Imagine a real case of the irresistible force versus the immovable object. That describes what is happening in Wisconsin, as the governor attempts to cut government spending, and public sector unions, supported by the Democrat allies, are flatly refusing — and by any means necessary.
A group of Democratic Wisconsin lawmakers blocked passage of a sweeping anti-union bill Thursday, refusing to show up for a vote and then abruptly leaving the state in an effort to force Republicans to the negotiating table. … “The plan is to try and slow this down because it’s an extreme piece of legislation that’s tearing this state apart,” Sen. Jon Erpenbach said in a telephone interview. He refused to say where he was.
Rumor has it the Democratic lawmakers are holed up in a Best Western in Rockford, Illinois. The plan is probably not just to slow it down, but kill it, because it’s make or break time. Union jobs are on the line in a big way. Some news reports say Wisconsin’s Capitol is filled with “protesters,” while others say they are just union members out to protect jobs which the taxpayers can no longer afford. Either way, something’s got to give.
The same confrontation was being re-enacted on the federal level as Democrats (or Republicans depending on who you choose to blame) threatened to shut down the government if spending was cut/increased. The threats have flown thick and fast: Congress would not be paid; Social Security checks would not be sent out; the president would veto any cuts he did not approve of. Sparks were flying everywhere as the Deficit Express raced to smash on the Cliff of Bankruptcy.
President Obama directly entered the Wisconsin fray, accusing Scott Walker, the Republican governor, “of unleashing an ‘assault’ on unions in pushing emergency legislation that would nullify collective-bargaining agreements that affect most public employees, including teachers.”
“Some of what I’ve heard coming out of Wisconsin, where they’re just making it harder for public employees to collectively bargain generally, seems like more of an assault on unions,” Obama told a Milwaukee television reporter, taking the unusual step of inviting a local station into the White House for a sit-down interview. “I think everybody’s got to make some adjustments, but I think it’s also important to recognize that public employees make enormous contributions to our states and our citizens.”
George Savage thinks the Democrats are betting that the clash will play out like 1995 all over again, with Obama as Clinton and Boehner as Gingrich, and there’ll be one more payoff, one more party, one last time. Except that they can’t this time because the credit’s run out. No more beer deliveries, not for a long time. “In 1995, federal red ink totaled $164 billion, exactly one-tenth President Obama’s planned 2012 shortfall of $1.65 trillion.” It ain’t 1995 nor Kansas any more.
President Obama is institutionalizing the “stimulus”—supposedly a one-off $862 billion splurge on “shovel ready” projects, but actually a payoff to assorted liberal constituencies. He is borrowing money at a record pace, not to finance a war or meet some other national security emergency but to sustain his political priorities.

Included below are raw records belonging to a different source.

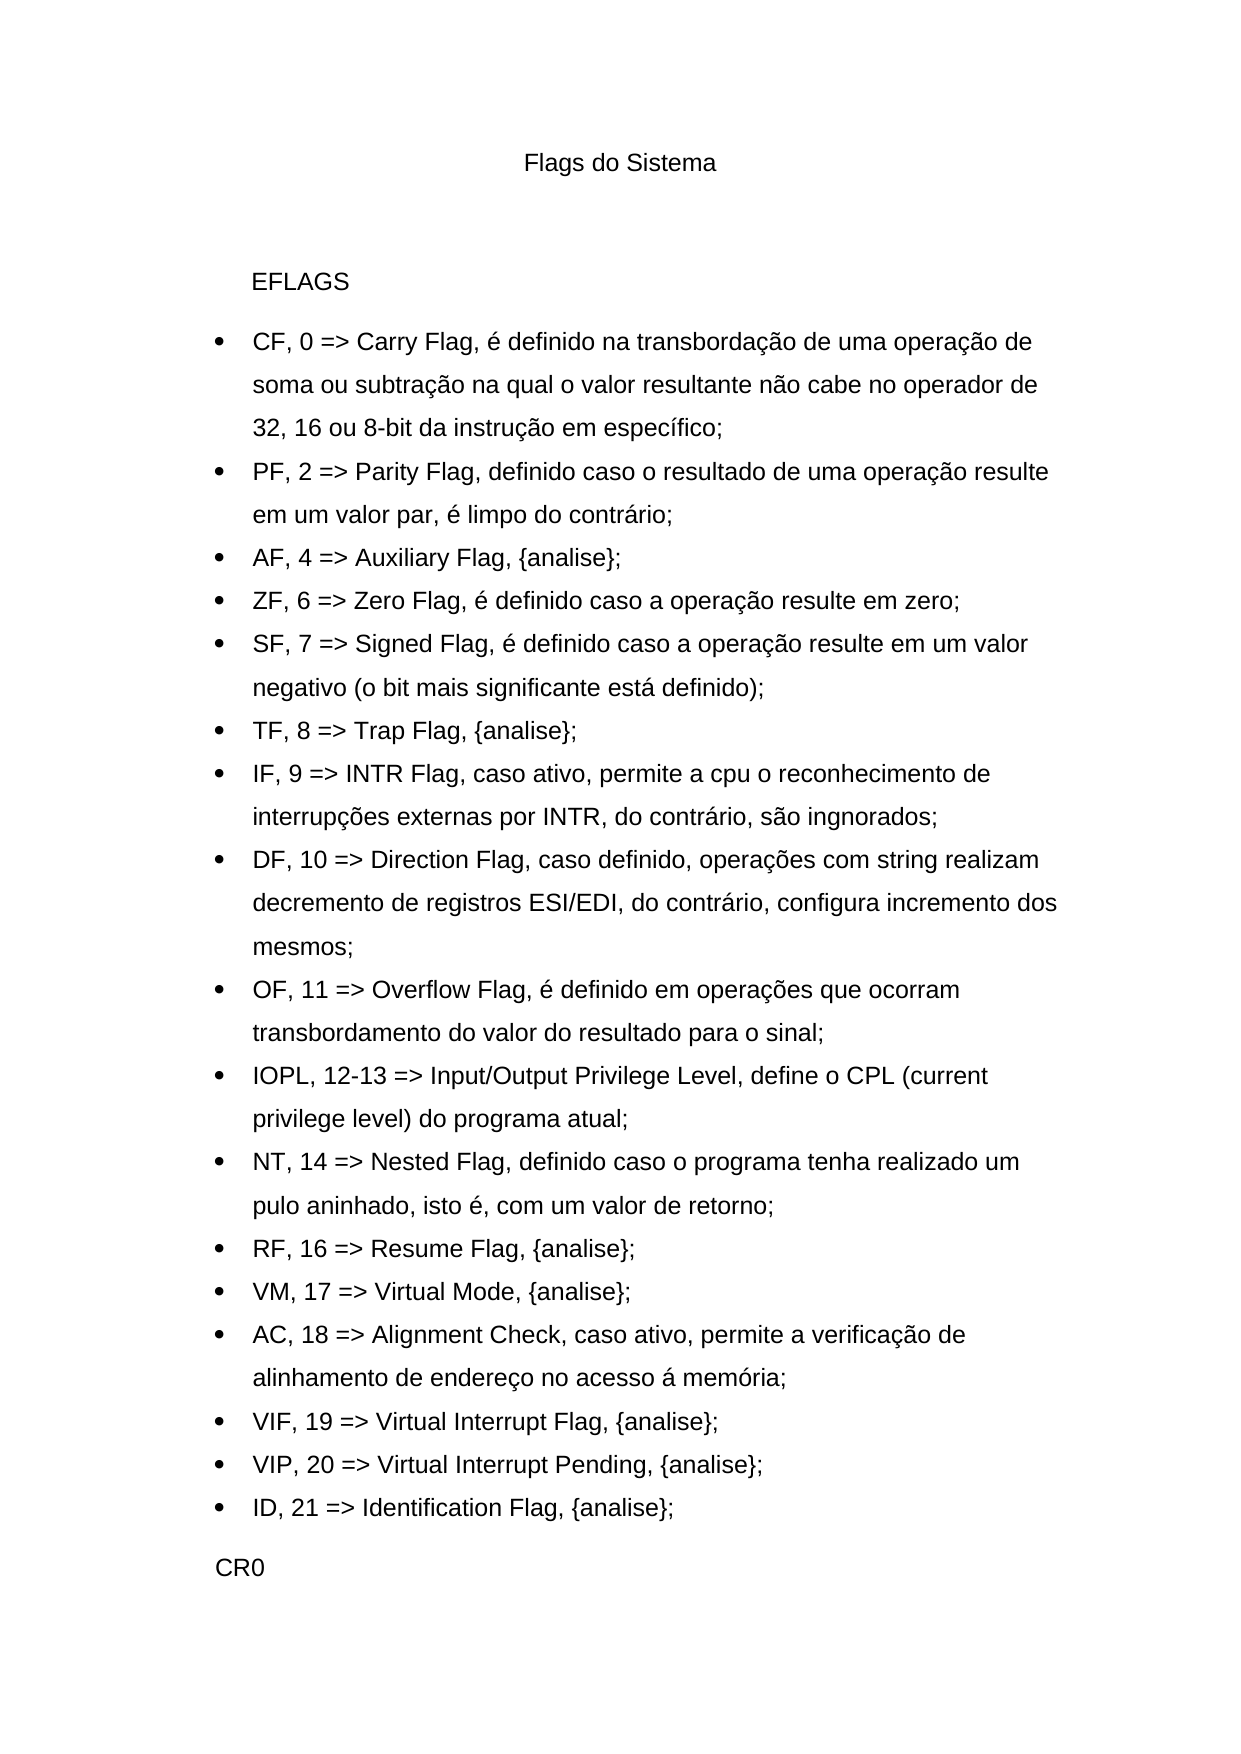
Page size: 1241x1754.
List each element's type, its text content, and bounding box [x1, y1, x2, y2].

text Flags do Sistema [177, 148, 1063, 176]
list AF, 4 => Auxiliary Flag, {analise}; [215, 543, 1063, 572]
list CF, 0 => Carry Flag, é definido na transbordação de uma operação de soma ou subtração na qual o valor resultante não cabe no operador de 32, 16 ou 8-bit da instrução em específico; [215, 327, 1063, 442]
list IOPL, 12-13 => Input/Output Privilege Level, define o CPL (current privilege level) do programa atual; [215, 1061, 1063, 1133]
list TF, 8 => Trap Flag, {analise}; [215, 716, 1063, 744]
text EFLAGS [177, 267, 1063, 296]
list VM, 17 => Virtual Mode, {analise}; [215, 1277, 1063, 1306]
list OF, 11 => Overflow Flag, é definido em operações que ocorram transbordamento do valor do resultado para o sinal; [215, 975, 1063, 1047]
list IF, 9 => INTR Flag, caso ativo, permite a cpu o reconhecimento de interrupções externas por INTR, do contrário, são ingnorados; [215, 759, 1063, 831]
list VIF, 19 => Virtual Interrupt Flag, {analise}; [215, 1407, 1063, 1435]
list VIP, 20 => Virtual Interrupt Pending, {analise}; [215, 1450, 1063, 1479]
list DF, 10 => Direction Flag, caso definido, operações com string realizam decremento de registros ESI/EDI, do contrário, configura incremento dos mesmos; [215, 845, 1063, 960]
list SF, 7 => Signed Flag, é definido caso a operação resulte em um valor negativo (o bit mais significante está definido); [215, 629, 1063, 701]
text CR0 [215, 1553, 1063, 1582]
list ID, 21 => Identification Flag, {analise}; [215, 1493, 1063, 1522]
list PF, 2 => Parity Flag, definido caso o resultado de uma operação resulte em um valor par, é limpo do contrário; [215, 456, 1063, 528]
list NT, 14 => Nested Flag, definido caso o programa tenha realizado um pulo aninhado, isto é, com um valor de retorno; [215, 1147, 1063, 1219]
list ZF, 6 => Zero Flag, é definido caso a operação resulte em zero; [215, 586, 1063, 615]
list AC, 18 => Alignment Check, caso ativo, permite a verificação de alinhamento de endereço no acesso á memória; [215, 1320, 1063, 1392]
list RF, 16 => Resume Flag, {analise}; [215, 1234, 1063, 1263]
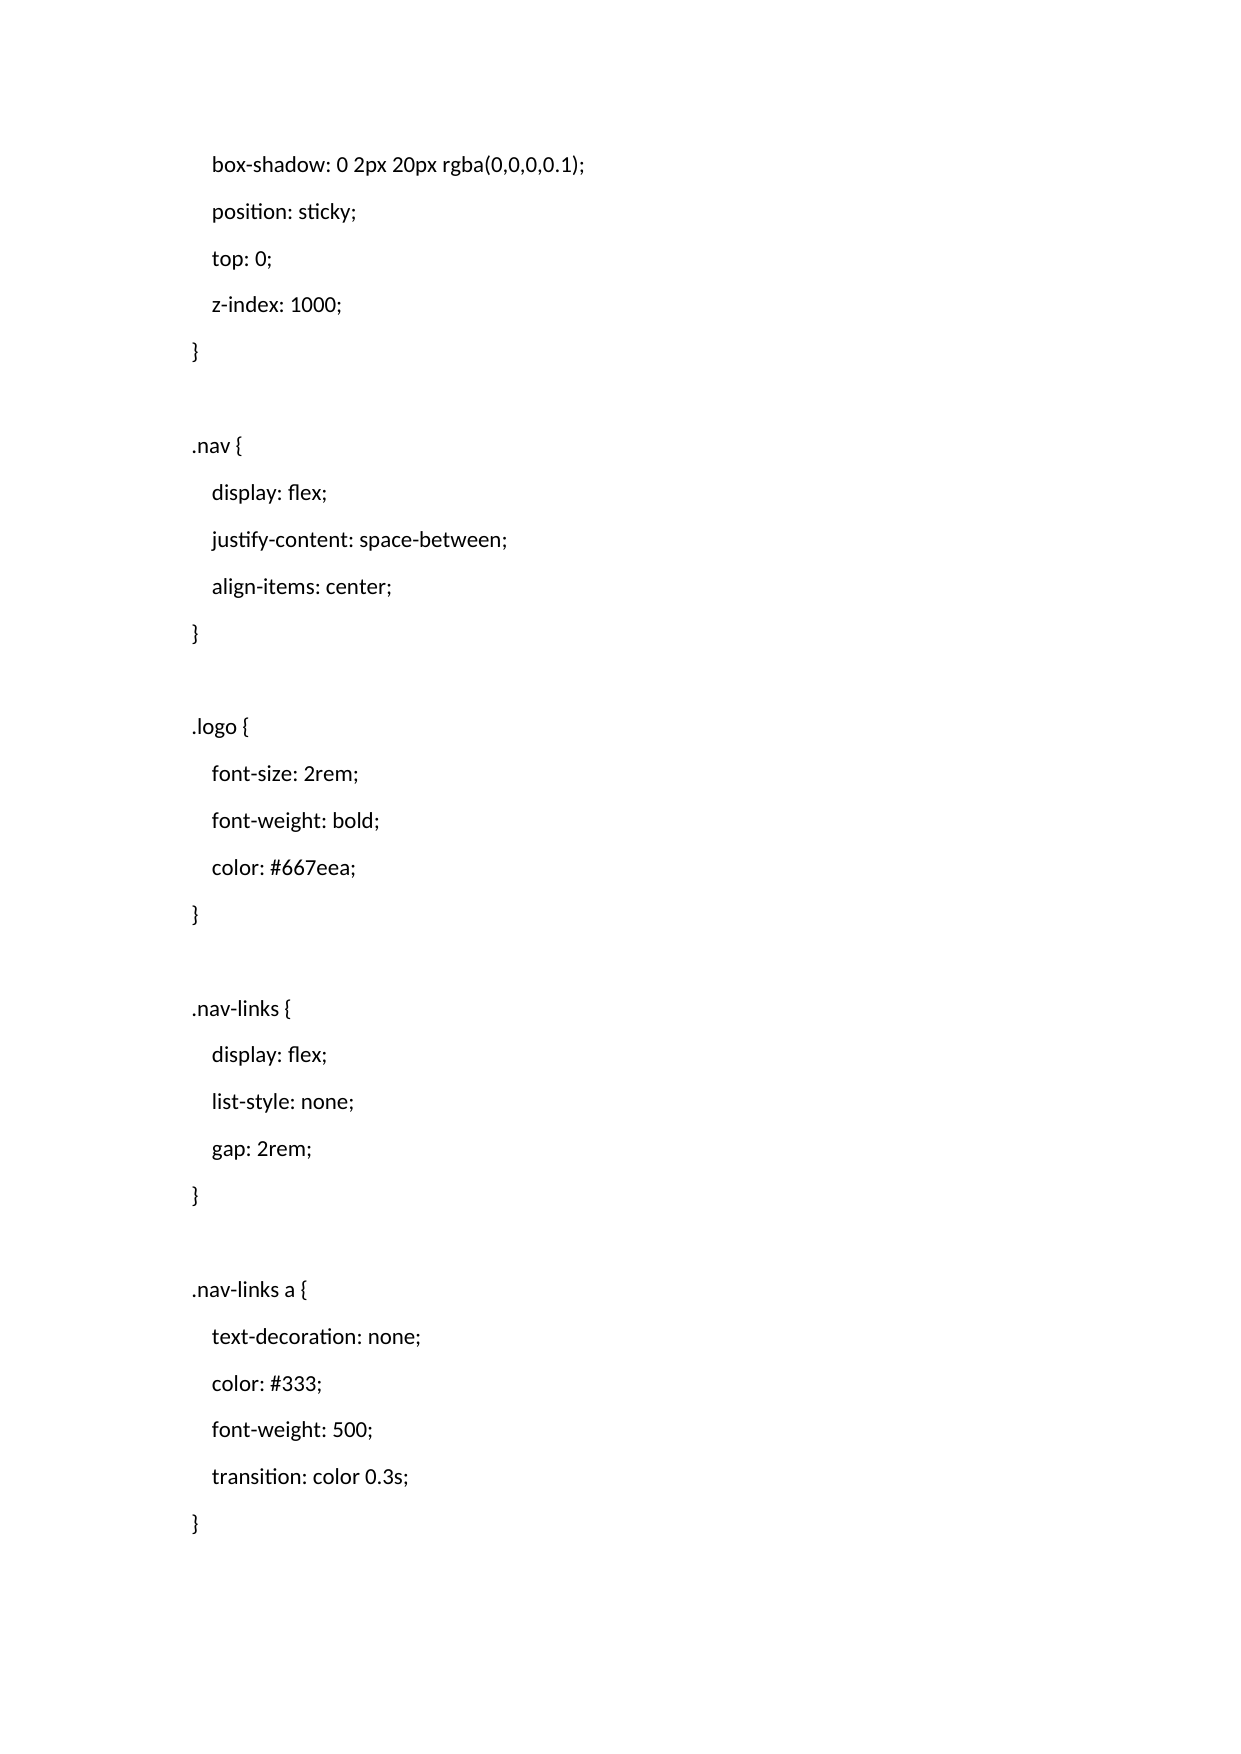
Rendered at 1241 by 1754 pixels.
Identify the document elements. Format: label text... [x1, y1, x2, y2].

text } [150, 1509, 1090, 1537]
text top: 0; [150, 244, 1090, 272]
text .nav-links { [150, 994, 1090, 1022]
text .nav { [150, 431, 1090, 459]
text box-shadow: 0 2px 20px rgba(0,0,0,0.1); [150, 150, 1090, 178]
text .logo { [150, 712, 1090, 741]
text display: flex; [150, 478, 1090, 506]
text transition: color 0.3s; [150, 1462, 1090, 1491]
text } [150, 1181, 1090, 1209]
text gap: 2rem; [150, 1134, 1090, 1162]
text display: flex; [150, 1041, 1090, 1069]
text } [150, 619, 1090, 647]
text align-items: center; [150, 572, 1090, 600]
text list-style: none; [150, 1087, 1090, 1116]
text font-weight: 500; [150, 1416, 1090, 1444]
text position: sticky; [150, 197, 1090, 225]
text color: #333; [150, 1369, 1090, 1397]
text font-weight: bold; [150, 806, 1090, 834]
text font-size: 2rem; [150, 759, 1090, 787]
text .nav-links a { [150, 1275, 1090, 1303]
text color: #667eea; [150, 853, 1090, 881]
text text-decoration: none; [150, 1322, 1090, 1350]
text } [150, 900, 1090, 928]
text } [150, 337, 1090, 366]
text z-index: 1000; [150, 291, 1090, 319]
text justify-content: space-between; [150, 525, 1090, 553]
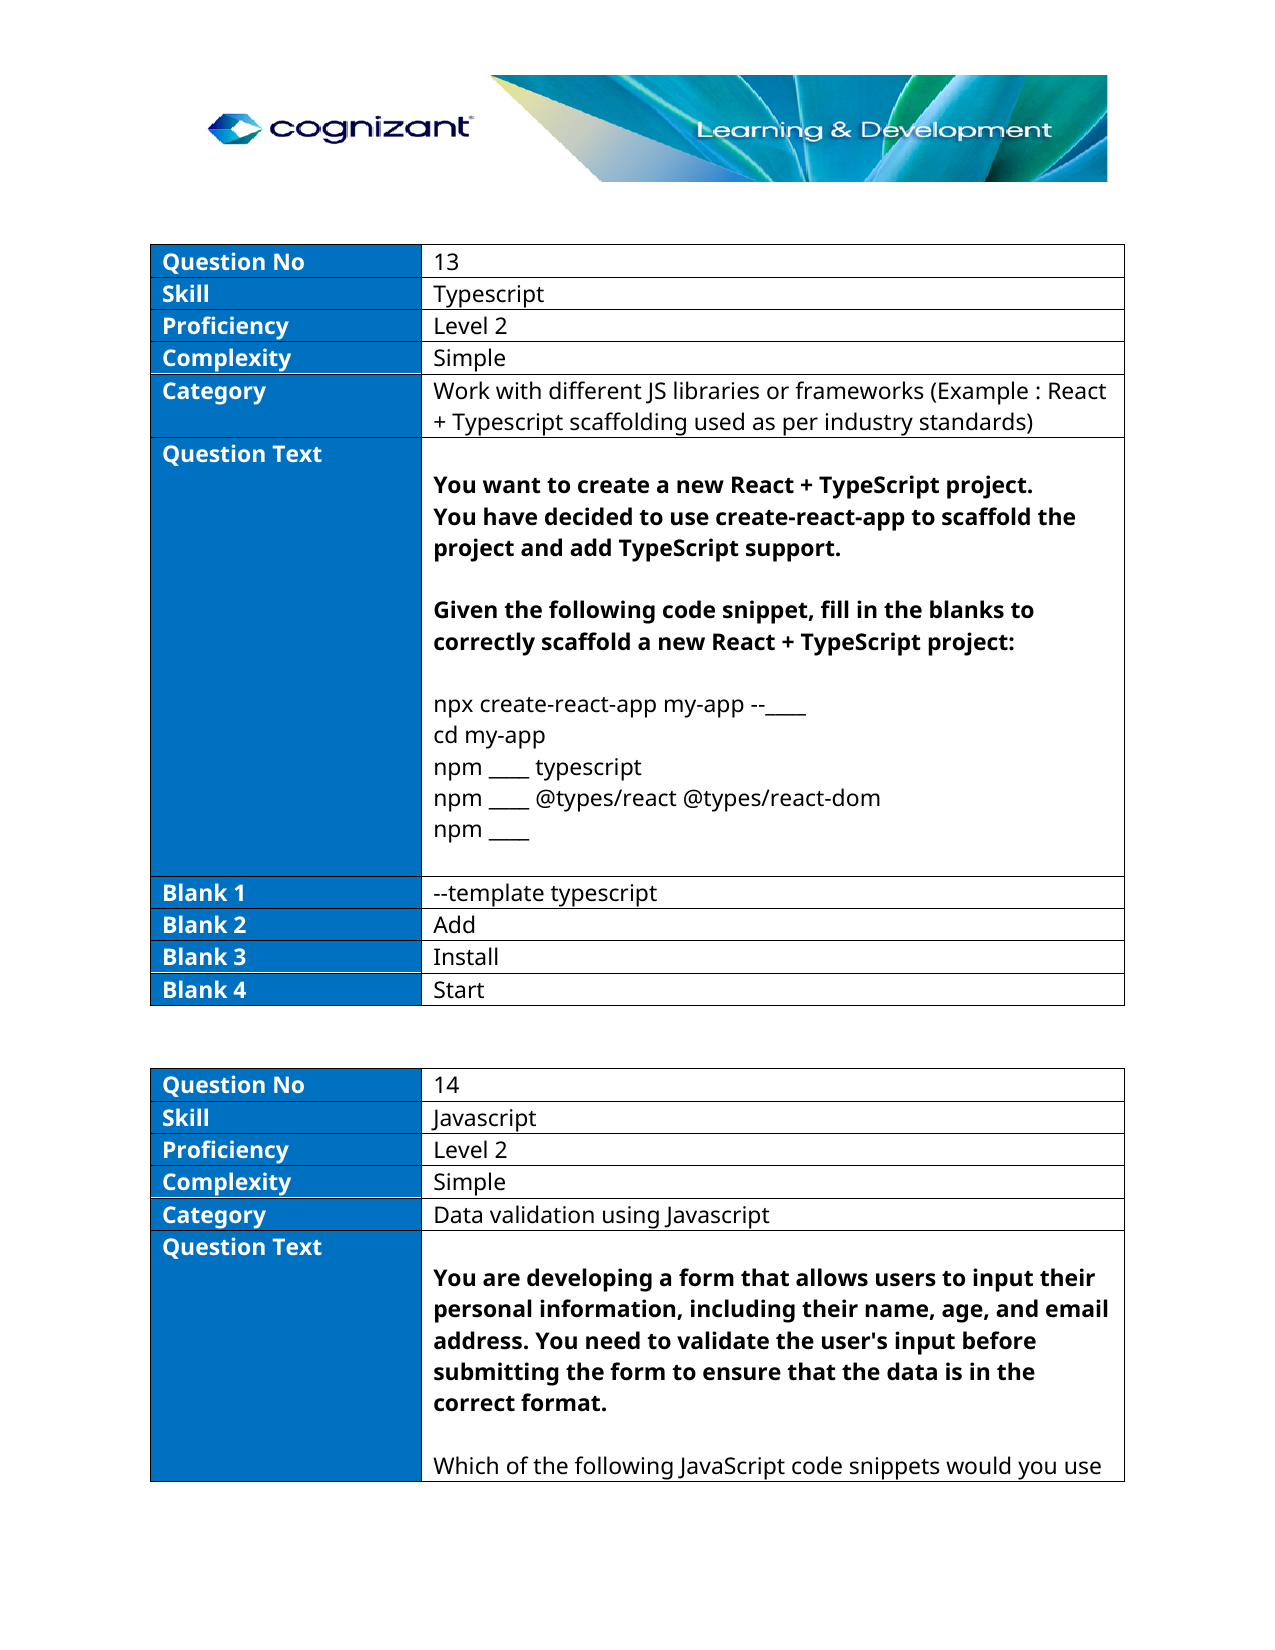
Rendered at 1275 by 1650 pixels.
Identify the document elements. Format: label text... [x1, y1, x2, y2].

The trouble with one more time is that finally it gets to be the last one. For the unions, the problem with giving an inch is the admission that retreat is possible. And once the unions start going back, who knows where it may end? Even in the midst of this budget crisis, the Milwaukee teachers have held out for Viagra coverage, according to the Associated Press. “The union has asked a judge to order the school board to again include Pfizer Inc.’s erectile dysfunction drug and similar pills in its health insurance plans.”